I was very excited to watch The Upside. For years, I had watched American films that were remakes of overseas dramas and comedies, but this was the first time I had seen the overseas comedy, and recognized the American remake immediately. The Upside loses some of the magic of The Intouchables translation from French to English, but thanks to Kevin Hart and Bryan Cranston, The Upside succeeds far more than it fails.
After an amusing (but not amazing) intro, The Upside places us in the life of paraplegic Phillip Lacasse (Bryan Cranston). After firing his last Life Assistant, his business confidant Yvonne (Nicole Kidman) sets up a series of interviews to find a new caretaker. Lacasse becomes impressed by Dell (Kevin Hart), an ex-con who only really wants to prove he was at the interview so he won’t go back to jail. Phillip hires Dell instead, who slowly learns his way into the position, giving Philip that spark for living he had been lacking since his wife passed away. Dell also has personal demons, but living ones: he’s completely neglected his ex Latrice (Aja Naomi King) and his son Anthony (Jahi Di’Allo Winston) to the point where his presence is met with immediate coldness.
Much like the French Original, The Upside succeeds because of its 2 leads: Kevin Hart and Bryan Cranston. Cranston isn’t as much of a surprise: he’s been great in a lot of movies for a while now. In The Upside he’s really only using his face to do his acting, and he busts out all the great tics in his arsenal to give us a shell of a man who slowly comes back to life. But I knew Cranston was going to be fine. I’m not officially done underestimating Kevin Hart carrying a semi-dramatic movie. Hart’s manic energy is inside Dell somewhere, usually coming out when he gets frustrated or exasperated. However, Hart downplays that energy most of the time, channeling it into a guy who has been shirking his responsibilities too long, and wants to be a better person. There’s a real performance from Hart here, making Dell feel like a real character, not just some movie trope. The key though is Cranston and Hart together. As the saying goes, sometimes you’ve just got to put funny people in the room and turn the camera on. The animated Hart and the deadpanned Cranston fit really well together, finding an easy chemistry that makes them great scene partners when going for laughs, and even when things get a little more serious.
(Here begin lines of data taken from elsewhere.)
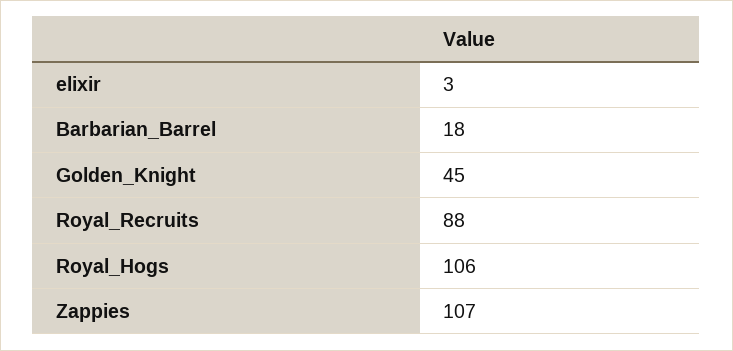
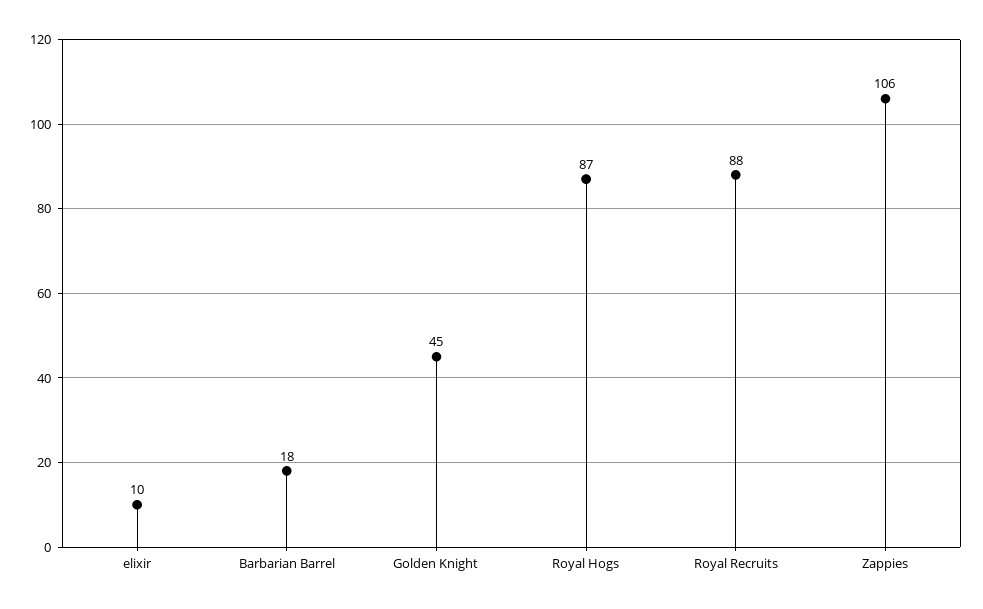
elixir: 3 -> 10
Royal_Hogs: 106 -> 87
Zappies: 107 -> 106

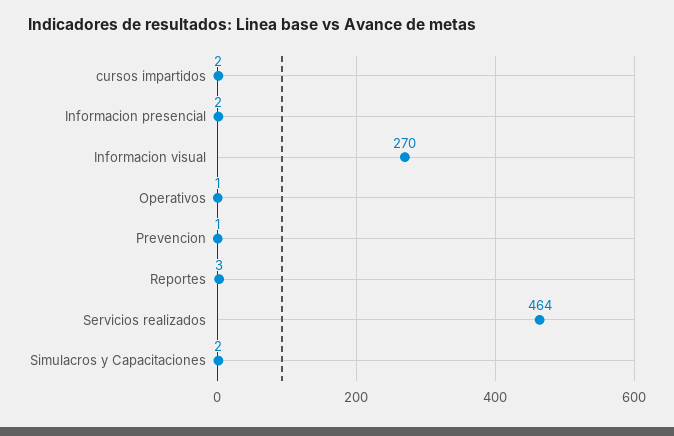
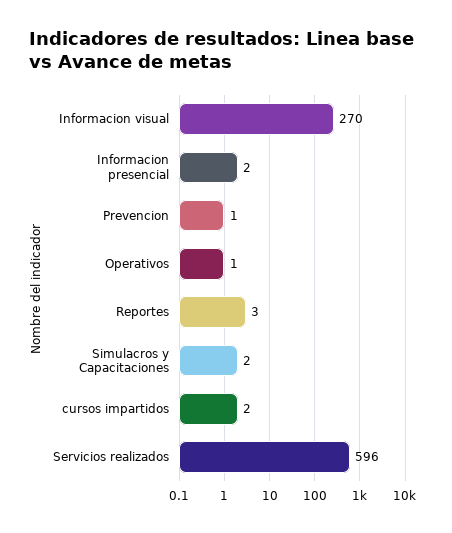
Servicios realizados: 464 -> 596

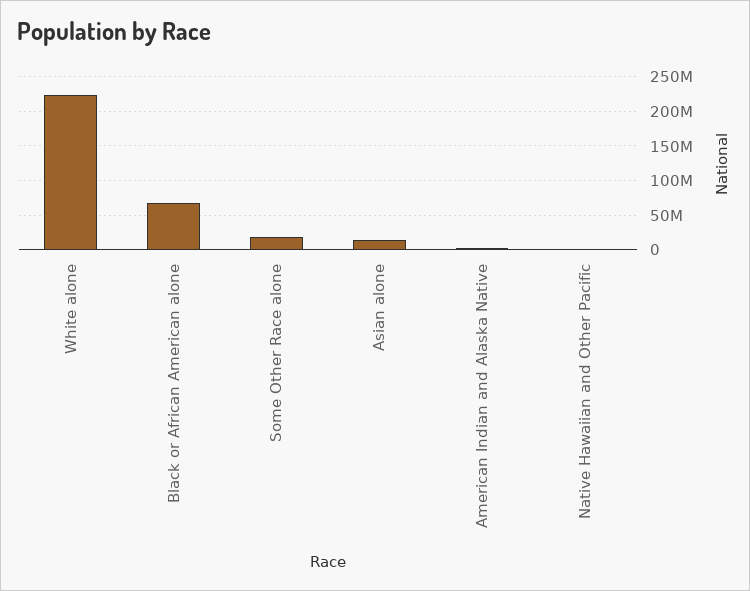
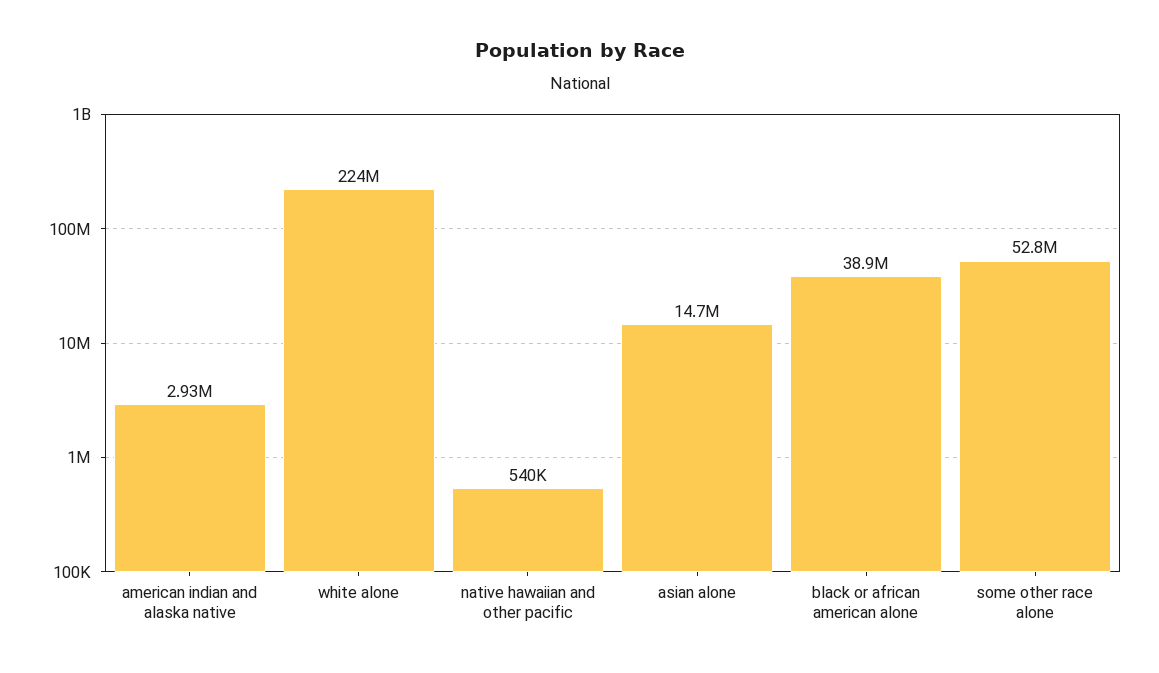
Black or African American alone: 70000000 -> 38900000
Some Other Race alone: 20000000 -> 52800000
Thank goodness for the actors’ chemistry, because movie translations, especially comedic ones, are REALLY hard to pull off. You have to factor in the United States’s comedy tastes and political climate into certain scenes. For example, the opening scene of the French film is funny throughout, but contains a cop confrontation with a man of color. In the US, no matter how much the filmmakers try to keep that scene light, it’s hard not to clutch the arm of the person you’re sitting next to, wondering if something terrible is going to happen. As such, the shot for shot remake of the opening doesn’t quite set the tone as well as the French film. Conversely, a scene with Kevin Hart dancing in front of white people to get them to party just reeks of old timey cruel filmmaking in the US, so that scene was rightfully reshot. In general, I learned the Frenchness of The Intouchables is what makes it great, because the obviously American touches to The Upside don’t quite fit into the story. Nicole Kidman’s Yvonne is thrust into a rom com when the movie is clearly a buddy comedy, because the movie has to justify casting her and giving everyone in a comedy what they want: a significant other! There’s also an American thing of forcing the characters apart so they can get back together later, instead of letting it happen organically like in the French film. These little touches or subplots basically keep us from Cranston and Hart, the reason to see the movie in the first place.
France 1. America 0. Though the score is closer than you think, because of Bryan Cranston and Kevin Hart. This gives me hope for Kevin Hart’s lasting power as a force in Hollywood. It would make me laugh to see him get an Oscar nomination for this (not gonna happen, sadly), and watch him decline to attend the award show. THAT would be funny.